Lobster fishing is a way of life and often a family affair.  On Orr’s Island, which is connected to another larger island by bridge, Chuck has a mother, wife and 2 daughters that work at the local island restaurant (serving countless lobster rolls to locals and tourists alike.)  This family involvement of several, if not all family members, in the business of lobster, can be witnessed among hundreds of ocean harbors along the eastern seaboard.   Local employment is driven by fisheries, and in this delicious case, the wild caught fishery of lobster.

Chuck, like many lobster fishermen is found selling a portion of his catch fresh from the boat.  Like a farmer’s fruit stand on a scenic country road, nautical settings like Orr’s Island, offer hungry customers, the opportunity to know exactly who caught dinner.  In this case it’s our hero, and each day, his family sells live lobster from a wharf in front of their home.  This flash sale opens for a whopping “one half hour” each afternoon.  Now that’s island living!

Located in Casco Bay and the Gulf of Mane, the small group of islands that make up Chuck’s community consists of 300 – 400 lobster fishermen in the surrounding waters.  They rely on the sea for their livelihood, as did the generations of fishermen who frequented the fish shack, photographed above with our hero.  Having stood the test of time for over 200 years, the shack and  surrounding land have been put into a special trust.  The protective trust names commercial fishermen as the focus and honors a long line of fishermen and future generations to come.

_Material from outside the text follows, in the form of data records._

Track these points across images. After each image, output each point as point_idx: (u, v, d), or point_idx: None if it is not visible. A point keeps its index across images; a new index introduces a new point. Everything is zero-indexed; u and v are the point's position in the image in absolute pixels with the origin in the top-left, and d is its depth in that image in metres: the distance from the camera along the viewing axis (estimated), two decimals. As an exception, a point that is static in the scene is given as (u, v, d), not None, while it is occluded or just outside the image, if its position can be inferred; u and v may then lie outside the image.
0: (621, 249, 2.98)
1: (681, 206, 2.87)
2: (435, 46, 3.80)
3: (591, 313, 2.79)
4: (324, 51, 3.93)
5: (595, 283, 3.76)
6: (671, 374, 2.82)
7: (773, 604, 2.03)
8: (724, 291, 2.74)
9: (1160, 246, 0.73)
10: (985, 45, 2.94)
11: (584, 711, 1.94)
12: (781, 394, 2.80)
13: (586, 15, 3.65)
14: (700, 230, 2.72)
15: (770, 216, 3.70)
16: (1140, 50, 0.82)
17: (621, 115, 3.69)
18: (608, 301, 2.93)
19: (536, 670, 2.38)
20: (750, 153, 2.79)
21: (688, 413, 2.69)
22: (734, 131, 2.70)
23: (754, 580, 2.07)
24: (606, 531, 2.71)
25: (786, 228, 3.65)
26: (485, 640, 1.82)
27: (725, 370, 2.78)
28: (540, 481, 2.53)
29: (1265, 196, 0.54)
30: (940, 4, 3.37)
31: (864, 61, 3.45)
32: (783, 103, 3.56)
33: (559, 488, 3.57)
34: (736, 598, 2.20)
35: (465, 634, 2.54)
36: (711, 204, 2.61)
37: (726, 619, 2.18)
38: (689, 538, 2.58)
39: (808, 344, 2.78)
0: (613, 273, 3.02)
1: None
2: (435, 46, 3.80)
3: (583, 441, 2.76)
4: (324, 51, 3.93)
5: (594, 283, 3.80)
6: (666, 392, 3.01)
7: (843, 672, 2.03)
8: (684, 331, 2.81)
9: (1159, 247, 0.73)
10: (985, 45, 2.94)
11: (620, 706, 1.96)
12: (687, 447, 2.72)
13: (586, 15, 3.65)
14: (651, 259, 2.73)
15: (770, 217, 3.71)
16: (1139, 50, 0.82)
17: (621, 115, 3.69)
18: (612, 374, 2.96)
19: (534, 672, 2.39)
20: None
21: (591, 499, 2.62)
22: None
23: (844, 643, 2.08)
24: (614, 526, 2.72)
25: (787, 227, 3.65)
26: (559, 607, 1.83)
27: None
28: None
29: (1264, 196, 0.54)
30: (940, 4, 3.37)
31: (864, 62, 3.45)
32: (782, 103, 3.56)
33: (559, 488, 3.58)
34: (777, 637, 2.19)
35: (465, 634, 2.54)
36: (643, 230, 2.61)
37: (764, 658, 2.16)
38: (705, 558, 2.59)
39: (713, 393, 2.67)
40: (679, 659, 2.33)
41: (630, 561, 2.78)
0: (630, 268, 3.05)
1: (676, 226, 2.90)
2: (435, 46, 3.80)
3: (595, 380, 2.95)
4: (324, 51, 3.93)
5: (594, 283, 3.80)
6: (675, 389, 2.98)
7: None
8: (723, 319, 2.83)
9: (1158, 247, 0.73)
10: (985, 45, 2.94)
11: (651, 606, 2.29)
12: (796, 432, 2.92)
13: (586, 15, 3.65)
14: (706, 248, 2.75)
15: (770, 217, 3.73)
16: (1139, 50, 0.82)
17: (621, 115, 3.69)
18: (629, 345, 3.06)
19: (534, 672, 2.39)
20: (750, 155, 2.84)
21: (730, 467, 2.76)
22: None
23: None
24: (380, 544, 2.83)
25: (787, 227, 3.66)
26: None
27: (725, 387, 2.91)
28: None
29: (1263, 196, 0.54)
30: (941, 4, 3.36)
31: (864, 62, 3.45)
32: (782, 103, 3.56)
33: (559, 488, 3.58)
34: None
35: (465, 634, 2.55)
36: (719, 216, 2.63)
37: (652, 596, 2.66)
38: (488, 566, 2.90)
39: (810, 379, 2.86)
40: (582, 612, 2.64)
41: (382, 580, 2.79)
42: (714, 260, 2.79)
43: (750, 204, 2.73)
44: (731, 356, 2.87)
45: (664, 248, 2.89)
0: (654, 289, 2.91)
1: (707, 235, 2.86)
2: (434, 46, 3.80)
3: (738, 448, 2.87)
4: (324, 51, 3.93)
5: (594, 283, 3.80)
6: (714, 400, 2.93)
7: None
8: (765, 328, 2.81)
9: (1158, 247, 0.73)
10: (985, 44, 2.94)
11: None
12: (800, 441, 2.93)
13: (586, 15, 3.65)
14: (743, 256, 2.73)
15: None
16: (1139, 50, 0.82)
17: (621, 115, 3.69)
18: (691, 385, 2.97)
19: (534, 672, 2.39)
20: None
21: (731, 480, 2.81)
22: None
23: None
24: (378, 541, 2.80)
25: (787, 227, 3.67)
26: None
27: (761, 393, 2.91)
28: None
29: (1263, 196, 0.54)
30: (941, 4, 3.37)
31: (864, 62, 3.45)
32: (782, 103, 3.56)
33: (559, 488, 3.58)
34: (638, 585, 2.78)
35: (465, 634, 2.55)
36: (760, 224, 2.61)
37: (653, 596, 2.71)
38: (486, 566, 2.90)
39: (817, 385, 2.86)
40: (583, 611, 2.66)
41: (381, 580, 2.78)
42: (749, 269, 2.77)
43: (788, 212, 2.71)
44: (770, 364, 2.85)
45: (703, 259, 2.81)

Learn more about the Maine lobsterman – Loves what he does

Captain John, Lobster Fisherman

A father of five, John is quick to say he choose the simple life but the “ simple life is not so simple.”  His family and lobster business keep him extremely busy.  As an active lobster fisherman, John is also the President of a marketing co-op called Calendar Islands.  It’s rare to see John without a smile, his love for life is written all over his face.

John is one of the lobster fishermen with independent lobster boats who make up Calendar Island’s co-op.  Each of the lobstermen owns a piece of the company providing ownership of the process from boat to plate.  Calendar Islands helps to turn the lobster caught by John and his fellow fishermen into gourmet, ready-to-eat lobster delights found in local USA supermarkets.